Für meine S-Qualifikation, zu der ich dann 2018 antreten soll, muss ich dann natürlich auch meine Hospitationen in der Klasse sammeln. Das läuft dann meistens so, dass einem die Parcourschefs die Hindernisskizzen schicken, man überlegt und tüftelt, und schickt fertige Skizzen und Parcoursentwürfe zurück - und dann wird es in etwa so gebaut oder eben auch gar nicht. Kommt halt immer auf den Parcourschef an. Beim Oldenburger Landesturnier hatte ich das Glück an einen PC zu geraten, der auch in Warendorf in der Prüfungskommission ist, und dem es wichtig ist, dass die Azubis selber Erfahrungen sammelt. Der hat mich fast alles entwerfen lassen, und das ist dann schon cool, wenn der Plan, den man im Kopf hatte, dann auch tatsächlich so aufgeht. Oder man live sieht, was vielleicht gut gedacht war, aber in der tatsächlichen fahrerischen Umsetzung ganz anders aussieht. Und wenn man dann auch noch eine positive Beurteilung bekommt lohnt sich auch der Zeitinvest von 3 Tagen Urlaub.

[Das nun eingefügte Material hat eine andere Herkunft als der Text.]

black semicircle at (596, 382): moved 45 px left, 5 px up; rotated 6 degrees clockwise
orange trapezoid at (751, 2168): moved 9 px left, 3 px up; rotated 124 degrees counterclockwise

Besonders spektakulär war mein Einsatz beim Internationalen Turnier in Lähden im Emsland. Da fing die Arbeitswoche zwar schon am Dienstag an (Urlaubstage adieu

), aber wenn man eben von Anfang an dabei sein darf und alles unter den eigenen Händen wächst und entsteht - das ist schon cool. OK, über die Hindernisausflaggung entscheiden da andere, und zwar auch nicht nur unbedingt der PC, aber wir hatten dann am Sonntag gleichzeitig auf 2 Plätzen Hindernisfahren, der Chef konnte sich nicht zerteilen, also war der Zweispännerparcours 1:1 meiner und ich in der vollen Verantwortung! Das war so ein unfassbares Highlight für mich, dass die besten internationalen Zweispännerfahrer da durch meine Kegel gechoppert sind. So ähnlich als würde man den Großen Preis von Donaueschingen bauen oder so. Und vorher schon allein die Abnahme, wenn du mit 3 internationalen Richtern und einem TD abgehst, und die sind am Tuscheln und Gucken, und vor und zurück. Das ist echt noch gewöhnungsbedürftig für mich. Überraschenderweise ist es auch da gelungen das Feld auseinanderzukriegen.

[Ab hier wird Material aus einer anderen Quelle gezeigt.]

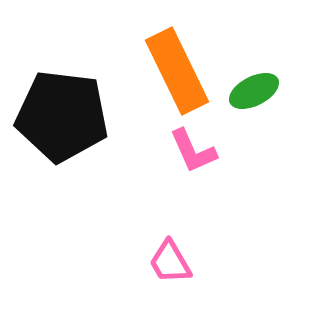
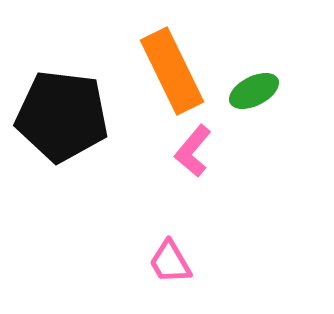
orange rectangle: moved 5 px left
pink L-shape: rotated 64 degrees clockwise
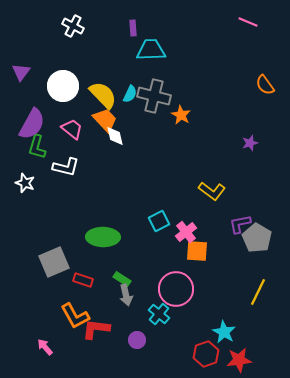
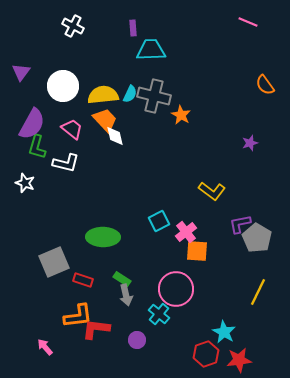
yellow semicircle: rotated 52 degrees counterclockwise
white L-shape: moved 4 px up
orange L-shape: moved 3 px right; rotated 68 degrees counterclockwise
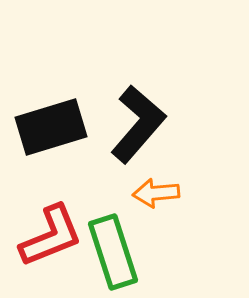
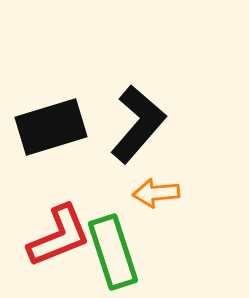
red L-shape: moved 8 px right
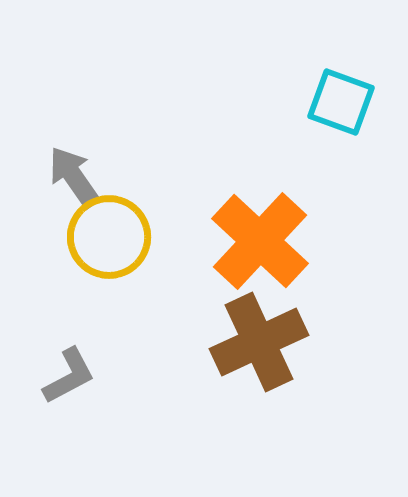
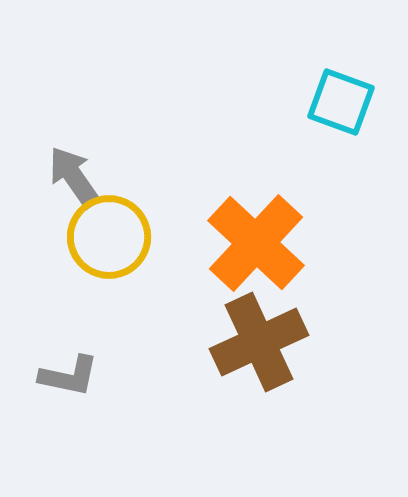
orange cross: moved 4 px left, 2 px down
gray L-shape: rotated 40 degrees clockwise
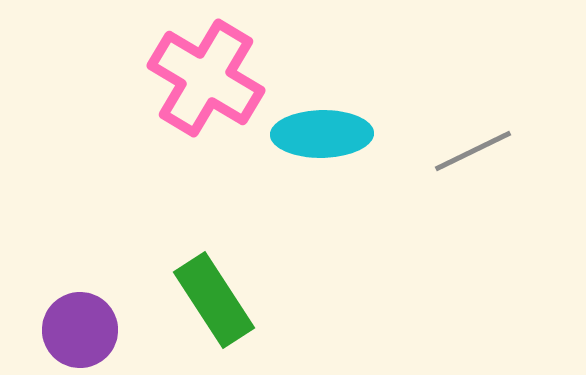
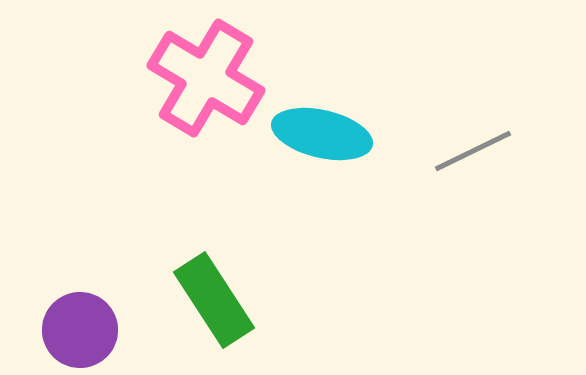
cyan ellipse: rotated 14 degrees clockwise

Ja, eine sehr spannende Welt, und ich finde es immer wieder super interessant, wie die Fahrer mit den von mir ausgetüftelten Aufgaben umgehen. Und offensichtlich entwickel ich auch schon eine eigene Handschrift. Eine Aktive kam mal ganz empört bei mir an und beklagte sich, sie hätte gesucht und gesucht, und die Alternativwege nicht gefunden, und überhaupt, was das für eine Linie sei. Ob das am Ende vielleicht doch nicht mein Parcours wäre. Richtig, den wollte der Chef selber hinstellen.

Ist dann manchmal auch so, aber offensichtlich haben die ersten Fahrer schon ein genaues Bild, was sie bei mir erwarten. Und mit diesem Bild bin ich meistens auch sehr zufrieden, weil ich allen gerecht werde, den Starken, den Schwachen, den jungen Pferden. Und man auch immer sehr viele Möglichkeiten hat zum Ziel zu kommen.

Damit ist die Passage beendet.